Do you have a question or a pet peeve?

12 comments

  1. magolla // April 30, 2010 at 10:35 AM  

    Oi, Mary! Whew--that was some long blog!
    I will exclusively judge historical or paranormal. I enjoy those genres and want to be taken away to another world.
    My pet peeve has to do with paranormal category.
    *AHEM*
    Do NOT call your story a paranormal if you can remove the paranormal element (elves, vampires, psychic 'feelings') and the story still stands. The paranormal aspect MUST BE integral to the story.
    Thank you.

  2. Donnell // April 30, 2010 at 10:44 AM  

    Mary: Wow, what an excellent blog about contests. I think this should be required reading for entrants. Excellent advice. Everything you mentioned was spot on. ~ Donnell

  3. Anonymous // April 30, 2010 at 11:39 AM  

    iwas just wandering if any writers would be interested in writing to me.On a kind of pen pal basis as i want to develope into a fluent writer.writing is something that bored me as a child.So in a way i am trying to make up for lost time.If you have the patients it would be appreciated.i live in EIRE am single but just love the therapeutic side to writing.It problambly orginates from a late uncle of mine.Who never wrote until he was in his eighties.Then retold all about his seventy years as happy go lucky horse dealer surviving on his wit.Which must have aided his miralous recovery.Whilst the rest of the ward were in the doldrums he had the nurses in stitches.It wasn't long before Paddy was back up and down the country again buying and selling.Some of the IRISH horse fairs have extisted since ST Patricks days.MY email address is sligoguard@gmail.com

  4. Mary Marvella // April 30, 2010 at 12:12 PM  

    Magnolia, you are so right.

    The paranormal element must BE the story. If I read 30 pages of an entry, and I don't see that it's a reincarnation/vampire/fairy story, even with a HINT, that entry will NOT score well. It might be a wonderful story, but I use the score sheets for judging.
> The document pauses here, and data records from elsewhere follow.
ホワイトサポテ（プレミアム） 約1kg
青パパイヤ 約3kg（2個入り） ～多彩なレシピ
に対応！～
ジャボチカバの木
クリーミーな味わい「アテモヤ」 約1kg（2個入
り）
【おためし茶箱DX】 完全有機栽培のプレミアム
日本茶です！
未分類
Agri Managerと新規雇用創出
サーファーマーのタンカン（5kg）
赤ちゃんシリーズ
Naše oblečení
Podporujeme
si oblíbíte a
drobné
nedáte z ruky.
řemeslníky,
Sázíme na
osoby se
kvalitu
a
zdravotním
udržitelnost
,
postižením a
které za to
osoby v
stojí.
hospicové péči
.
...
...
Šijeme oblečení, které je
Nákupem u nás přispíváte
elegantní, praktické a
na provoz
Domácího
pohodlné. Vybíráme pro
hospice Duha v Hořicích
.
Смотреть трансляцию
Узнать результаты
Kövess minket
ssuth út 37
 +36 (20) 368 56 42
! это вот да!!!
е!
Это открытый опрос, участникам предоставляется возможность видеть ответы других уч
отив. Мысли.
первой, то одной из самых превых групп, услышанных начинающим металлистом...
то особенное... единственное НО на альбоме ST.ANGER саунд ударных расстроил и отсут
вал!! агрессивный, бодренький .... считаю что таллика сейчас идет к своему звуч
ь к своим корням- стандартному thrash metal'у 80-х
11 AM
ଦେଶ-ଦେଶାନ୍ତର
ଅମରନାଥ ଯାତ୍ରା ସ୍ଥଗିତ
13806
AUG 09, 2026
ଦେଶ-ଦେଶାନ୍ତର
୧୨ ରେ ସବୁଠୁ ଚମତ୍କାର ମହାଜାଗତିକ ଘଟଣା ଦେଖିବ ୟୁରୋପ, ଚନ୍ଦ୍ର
    I don't need everything spelled out in the beginning, but I need to know something odd is there.

    Or put the story on another category.

  5. Mary Marvella // April 30, 2010 at 12:16 PM  

    Thanks for stopping by Donnell. I've had judges rip a story apart because they didn't pay attention to the category I entered.

    I spend a lot of time reading entries, especially the ones that aren't ready for prime-time. I don't want to rewrite another author's book, but I can make general suggestions that might help a writer sharpen his or her story.

  6. Mary Marvella // April 30, 2010 at 12:20 PM  

    Anonymous, thanks for stopping by. As you can see, this is a blog for and by writers. I don't know if any of us has a lot of time to take on a new pen pal, but we'd love to have you visit and comment on our blogs.

    There are some interesting posts in our archives. Check them out.

  7. Joanne // April 30, 2010 at 12:32 PM  

    Hi Mary,
    I read your post to the end and enjoyed a handful of Hershey's kisses. Thanks for an interesting blog.

  8. Mary Ricksen // April 30, 2010 at 1:50 PM  

    Great suggestions. I appreciate all that information Mary. You are so spot on girl!
    Thanks for taking the time.

  9. Mary Marvella // April 30, 2010 at 2:58 PM  

    Joanne, you deserve chocolate if you waded through my blog today.

  10. Mary Marvella // April 30, 2010 at 3:01 PM  

    Mary R, you didn't know I could be so verbose, did you? The teacher in me made me do it!
    Sometimes it's hard to tell someone why her or his work is flat or how to use more sensory detail, etc.

  11. Judy // May 1, 2010 at 8:46 AM  

    Good advice, Mary! As co-chair of the Launching a Star Contest, which is one of the most popular ones, I am pleased to see you offer this insight. Our judges are trained to give positive helpful advice. IMHO, contests are meant to be a means of gleaning reactions from trained judges so that a writer might know how an editor might react to his/her work. Thanks, Mary!!

  12. Mary Marvella // May 1, 2010 at 10:58 AM  

    You are most welcome, Judy! I enjoy judging and try to find a way to make it a learning experience for me and for the entrants.